_What you have to do_.
Give back every line of the data exactly. Pictures are not part of the copy.

_Working data_.
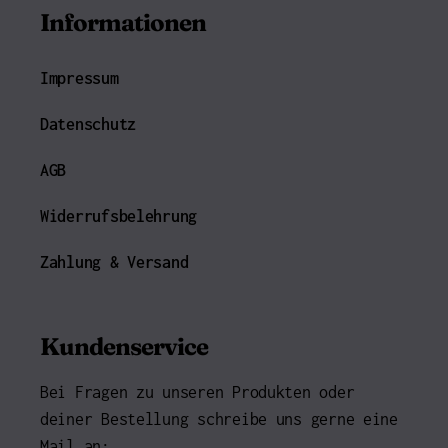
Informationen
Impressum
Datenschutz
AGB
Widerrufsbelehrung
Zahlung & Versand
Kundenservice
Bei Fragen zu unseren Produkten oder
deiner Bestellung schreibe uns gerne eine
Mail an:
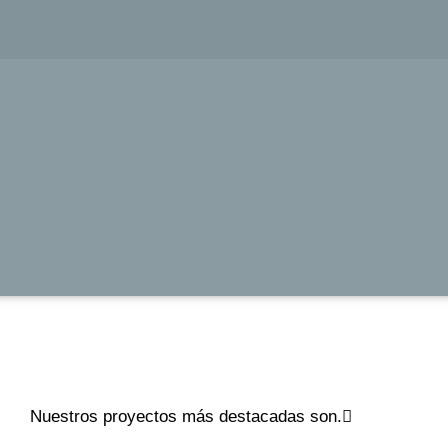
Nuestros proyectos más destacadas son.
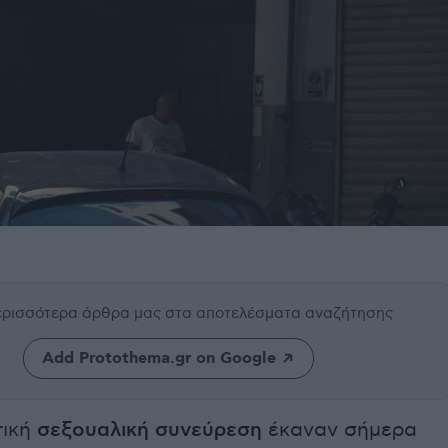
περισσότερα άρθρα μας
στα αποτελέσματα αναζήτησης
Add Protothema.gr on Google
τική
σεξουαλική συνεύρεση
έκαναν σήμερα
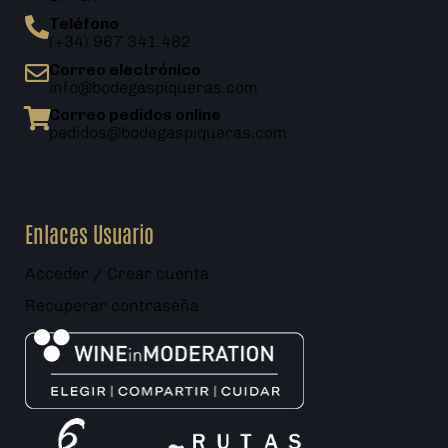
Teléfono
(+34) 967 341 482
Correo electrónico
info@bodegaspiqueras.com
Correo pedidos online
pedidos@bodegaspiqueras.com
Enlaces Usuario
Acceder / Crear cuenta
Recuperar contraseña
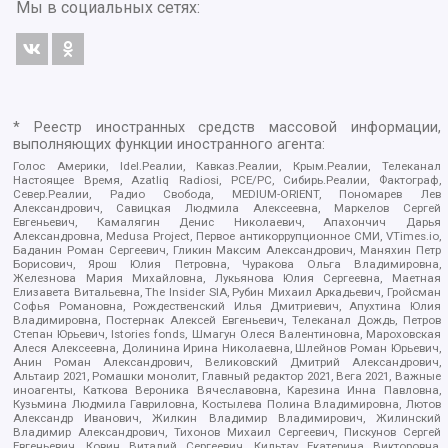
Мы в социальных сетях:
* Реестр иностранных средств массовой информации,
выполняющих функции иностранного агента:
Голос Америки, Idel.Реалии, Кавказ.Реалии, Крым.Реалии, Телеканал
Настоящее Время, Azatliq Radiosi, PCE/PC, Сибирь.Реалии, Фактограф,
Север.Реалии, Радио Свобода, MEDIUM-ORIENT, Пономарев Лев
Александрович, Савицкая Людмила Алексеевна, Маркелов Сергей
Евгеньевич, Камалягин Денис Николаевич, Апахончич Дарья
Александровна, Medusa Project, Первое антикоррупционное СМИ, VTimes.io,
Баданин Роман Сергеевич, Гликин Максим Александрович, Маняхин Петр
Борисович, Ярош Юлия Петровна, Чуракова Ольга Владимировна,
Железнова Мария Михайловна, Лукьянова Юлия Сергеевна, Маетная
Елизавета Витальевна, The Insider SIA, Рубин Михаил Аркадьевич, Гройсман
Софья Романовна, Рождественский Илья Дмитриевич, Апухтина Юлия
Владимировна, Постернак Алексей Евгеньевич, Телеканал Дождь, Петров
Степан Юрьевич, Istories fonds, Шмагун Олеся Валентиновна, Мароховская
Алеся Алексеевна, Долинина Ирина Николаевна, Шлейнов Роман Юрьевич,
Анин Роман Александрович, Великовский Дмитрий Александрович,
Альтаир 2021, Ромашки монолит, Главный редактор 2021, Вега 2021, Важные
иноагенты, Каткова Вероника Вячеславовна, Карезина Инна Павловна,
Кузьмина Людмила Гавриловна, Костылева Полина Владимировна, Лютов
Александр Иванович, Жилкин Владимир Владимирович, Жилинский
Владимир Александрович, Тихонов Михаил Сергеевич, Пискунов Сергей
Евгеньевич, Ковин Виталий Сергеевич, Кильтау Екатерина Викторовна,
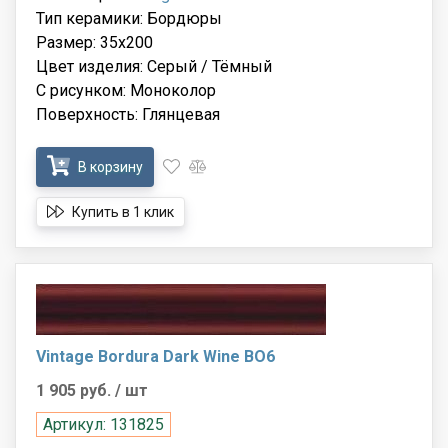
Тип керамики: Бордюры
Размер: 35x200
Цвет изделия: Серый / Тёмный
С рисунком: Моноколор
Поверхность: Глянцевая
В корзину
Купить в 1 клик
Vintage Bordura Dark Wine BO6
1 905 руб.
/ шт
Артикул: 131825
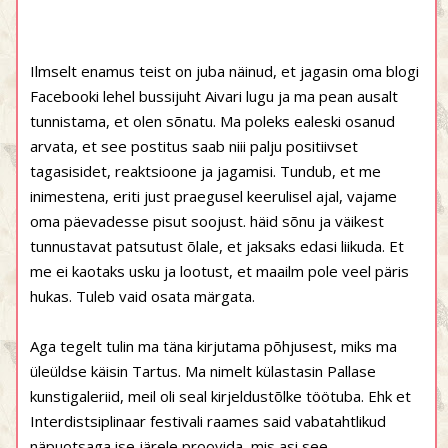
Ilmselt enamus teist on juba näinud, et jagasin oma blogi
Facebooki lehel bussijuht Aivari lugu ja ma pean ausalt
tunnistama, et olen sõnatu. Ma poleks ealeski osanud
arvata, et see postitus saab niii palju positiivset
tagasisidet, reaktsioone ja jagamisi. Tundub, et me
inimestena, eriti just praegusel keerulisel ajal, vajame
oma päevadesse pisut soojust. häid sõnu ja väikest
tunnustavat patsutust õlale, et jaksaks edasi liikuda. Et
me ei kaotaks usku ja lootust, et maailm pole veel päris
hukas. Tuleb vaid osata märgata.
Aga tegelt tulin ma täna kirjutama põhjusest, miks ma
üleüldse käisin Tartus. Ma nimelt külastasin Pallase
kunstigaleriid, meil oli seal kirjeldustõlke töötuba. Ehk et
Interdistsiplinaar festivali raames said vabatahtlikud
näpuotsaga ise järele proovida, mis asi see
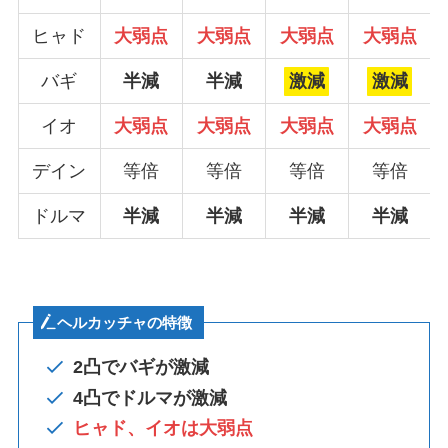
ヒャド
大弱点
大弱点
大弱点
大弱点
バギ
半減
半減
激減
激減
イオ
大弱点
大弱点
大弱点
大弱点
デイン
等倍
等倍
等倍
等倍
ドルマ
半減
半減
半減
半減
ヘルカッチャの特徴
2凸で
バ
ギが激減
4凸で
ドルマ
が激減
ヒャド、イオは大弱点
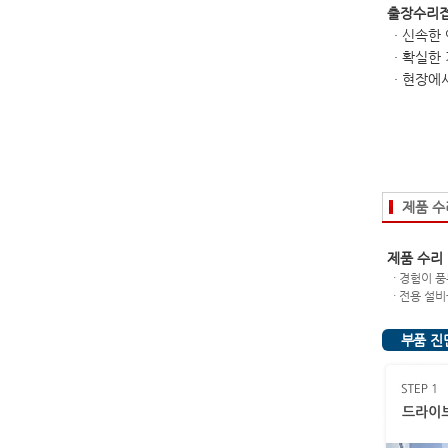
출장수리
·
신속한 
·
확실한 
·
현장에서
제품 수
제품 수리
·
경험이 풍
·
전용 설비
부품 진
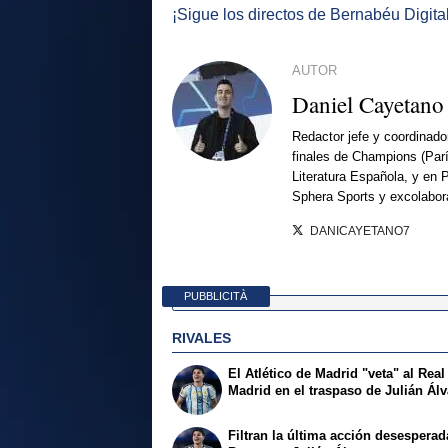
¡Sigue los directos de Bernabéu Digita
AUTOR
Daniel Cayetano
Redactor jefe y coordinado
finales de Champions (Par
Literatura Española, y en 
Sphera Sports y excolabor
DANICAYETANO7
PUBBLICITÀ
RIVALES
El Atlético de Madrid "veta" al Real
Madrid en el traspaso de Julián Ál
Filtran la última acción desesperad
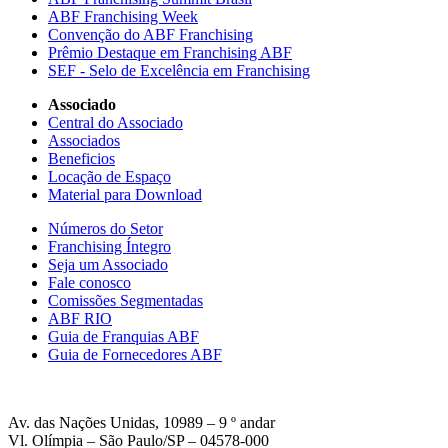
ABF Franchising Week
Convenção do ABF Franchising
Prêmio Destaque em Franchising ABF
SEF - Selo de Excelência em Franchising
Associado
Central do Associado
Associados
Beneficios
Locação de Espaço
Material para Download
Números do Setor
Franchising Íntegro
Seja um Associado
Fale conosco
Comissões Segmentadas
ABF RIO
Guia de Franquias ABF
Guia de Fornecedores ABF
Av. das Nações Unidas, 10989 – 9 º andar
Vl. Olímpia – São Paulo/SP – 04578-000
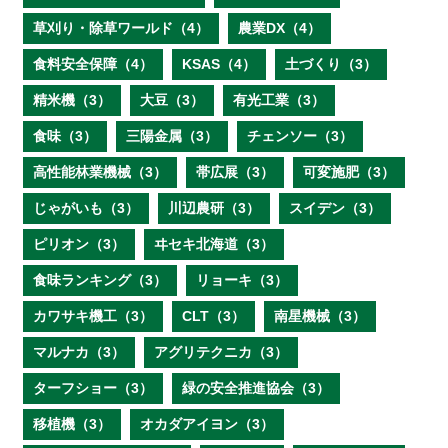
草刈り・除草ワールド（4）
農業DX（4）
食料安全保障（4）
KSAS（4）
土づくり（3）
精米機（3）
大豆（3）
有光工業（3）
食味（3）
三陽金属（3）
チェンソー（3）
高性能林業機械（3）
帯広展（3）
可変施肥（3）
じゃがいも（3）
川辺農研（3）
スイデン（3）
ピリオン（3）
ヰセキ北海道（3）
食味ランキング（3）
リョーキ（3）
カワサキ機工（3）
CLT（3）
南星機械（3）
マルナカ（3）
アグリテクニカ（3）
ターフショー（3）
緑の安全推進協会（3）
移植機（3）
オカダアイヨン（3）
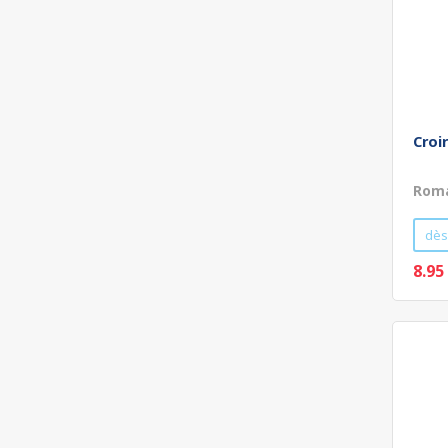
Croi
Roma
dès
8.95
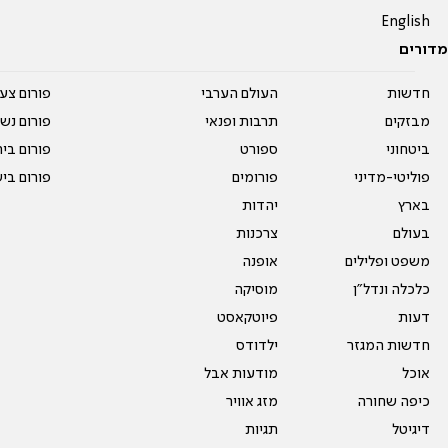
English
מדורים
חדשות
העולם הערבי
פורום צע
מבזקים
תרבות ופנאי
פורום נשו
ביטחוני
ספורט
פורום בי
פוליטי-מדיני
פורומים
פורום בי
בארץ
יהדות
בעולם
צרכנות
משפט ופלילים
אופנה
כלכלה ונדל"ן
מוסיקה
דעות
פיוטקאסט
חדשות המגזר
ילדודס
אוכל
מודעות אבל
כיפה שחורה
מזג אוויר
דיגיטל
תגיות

_Response_.
Informationen
Impressum
Datenschutz
AGB
Widerrufsbelehrung
Zahlung & Versand
Kundenservice
Bei Fragen zu unseren Produkten oder
deiner Bestellung schreibe uns gerne eine
Mail an:
Nuestros proyectos más destacadas son.
περισσότερα άρθρα μας
στα αποτελέσματα αναζήτησης
Add Protothema.gr on Google
τική
σεξουαλική συνεύρεση
έκαναν σήμερα
Teléfono
(+34) 967 341 482
Correo electrónico
info@bodegaspiqueras.com
Correo pedidos online
pedidos@bodegaspiqueras.com
Enlaces Usuario
Acceder / Crear cuenta
Recuperar contraseña
Мы в социальных сетях:
* Реестр иностранных средств массовой информации,
выполняющих функции иностранного агента:
Голос Америки, Idel.Реалии, Кавказ.Реалии, Крым.Реалии, Телеканал
Настоящее Время, Azatliq Radiosi, PCE/PC, Сибирь.Реалии, Фактограф,
Север.Реалии, Радио Свобода, MEDIUM-ORIENT, Пономарев Лев
Александрович, Савицкая Людмила Алексеевна, Маркелов Сергей
Евгеньевич, Камалягин Денис Николаевич, Апахончич Дарья
Александровна, Medusa Project, Первое антикоррупционное СМИ, VTimes.io,
Баданин Роман Сергеевич, Гликин Максим Александрович, Маняхин Петр
Борисович, Ярош Юлия Петровна, Чуракова Ольга Владимировна,
Железнова Мария Михайловна, Лукьянова Юлия Сергеевна, Маетная
Елизавета Витальевна, The Insider SIA, Рубин Михаил Аркадьевич, Гройсман
Софья Романовна, Рождественский Илья Дмитриевич, Апухтина Юлия
Владимировна, Постернак Алексей Евгеньевич, Телеканал Дождь, Петров
Степан Юрьевич, Istories fonds, Шмагун Олеся Валентиновна, Мароховская
Алеся Алексеевна, Долинина Ирина Николаевна, Шлейнов Роман Юрьевич,
Анин Роман Александрович, Великовский Дмитрий Александрович,
Альтаир 2021, Ромашки монолит, Главный редактор 2021, Вега 2021, Важные
иноагенты, Каткова Вероника Вячеславовна, Карезина Инна Павловна,
Кузьмина Людмила Гавриловна, Костылева Полина Владимировна, Лютов
Александр Иванович, Жилкин Владимир Владимирович, Жилинский
Владимир Александрович, Тихонов Михаил Сергеевич, Пискунов Сергей
Евгеньевич, Ковин Виталий Сергеевич, Кильтау Екатерина Викторовна,
Тип керамики: Бордюры
Размер: 35x200
Цвет изделия: Серый / Тёмный
С рисунком: Моноколор
Поверхность: Глянцевая
В корзину
Купить в 1 клик
Vintage Bordura Dark Wine BO6
1 905 руб.
/ шт
Артикул: 131825
Ilmselt enamus teist on juba näinud, et jagasin oma blogi
Facebooki lehel bussijuht Aivari lugu ja ma pean ausalt
tunnistama, et olen sõnatu. Ma poleks ealeski osanud
arvata, et see postitus saab niii palju positiivset
tagasisidet, reaktsioone ja jagamisi. Tundub, et me
inimestena, eriti just praegusel keerulisel ajal, vajame
oma päevadesse pisut soojust. häid sõnu ja väikest
tunnustavat patsutust õlale, et jaksaks edasi liikuda. Et
me ei kaotaks usku ja lootust, et maailm pole veel päris
hukas. Tuleb vaid osata märgata.
Aga tegelt tulin ma täna kirjutama põhjusest, miks ma
üleüldse käisin Tartus. Ma nimelt külastasin Pallase
kunstigaleriid, meil oli seal kirjeldustõlke töötuba. Ehk et
Interdistsiplinaar festivali raames said vabatahtlikud
näpuotsaga ise järele proovida, mis asi see
ヒャド
大弱点
大弱点
大弱点
大弱点
バギ
半減
半減
激減
激減
イオ
大弱点
大弱点
大弱点
大弱点
デイン
等倍
等倍
等倍
等倍
ドルマ
半減
半減
半減
半減
ヘルカッチャの特徴
2凸で
バ
ギが激減
4凸で
ドルマ
が激減
ヒャド、イオは大弱点
출장수리
·
신속한 
·
확실한 
·
현장에서
제품 수
제품 수리
·
경험이 풍
·
전용 설비
부품 진
¡Sigue los directos de Bernabéu Digita
AUTOR
Daniel Cayetano
Redactor jefe y coordinado
finales de Champions (Par
Literatura Española, y en 
Sphera Sports y excolabor
DANICAYETANO7
PUBBLICITÀ
RIVALES
El Atlético de Madrid "veta" al Real
Madrid en el traspaso de Julián Ál
Filtran la última acción desesperad
ABF Franchising Week
Convenção do ABF Franchising
Prêmio Destaque em Franchising ABF
SEF - Selo de Excelência em Franchising
Associado
Central do Associado
Associados
Beneficios
Locação de Espaço
Material para Download
Números do Setor
Franchising Íntegro
Seja um Associado
Fale conosco
Comissões Segmentadas
ABF RIO
Guia de Franquias ABF
Guia de Fornecedores ABF
Av. das Nações Unidas, 10989 – 9 º andar
Vl. Olímpia – São Paulo/SP – 04578-000
草刈り・除草ワールド（4）
農業DX（4）
食料安全保障（4）
KSAS（4）
土づくり（3）
精米機（3）
大豆（3）
有光工業（3）
食味（3）
三陽金属（3）
チェンソー（3）
高性能林業機械（3）
帯広展（3）
可変施肥（3）
じゃがいも（3）
川辺農研（3）
スイデン（3）
ピリオン（3）
ヰセキ北海道（3）
食味ランキング（3）
リョーキ（3）
カワサキ機工（3）
CLT（3）
南星機械（3）
マルナカ（3）
アグリテクニカ（3）
ターフショー（3）
緑の安全推進協会（3）
移植機（3）
オカダアイヨン（3）
Croi
Roma
dès
8.95
English
מדורים
חדשות
העולם הערבי
פורום צע
מבזקים
תרבות ופנאי
פורום נשו
ביטחוני
ספורט
פורום בי
פוליטי-מדיני
פורומים
פורום בי
בארץ
יהדות
בעולם
צרכנות
משפט ופלילים
אופנה
כלכלה ונדל"ן
מוסיקה
דעות
פיוטקאסט
חדשות המגזר
ילדודס
אוכל
מודעות אבל
כיפה שחורה
מזג אוויר
דיגיטל
תגיות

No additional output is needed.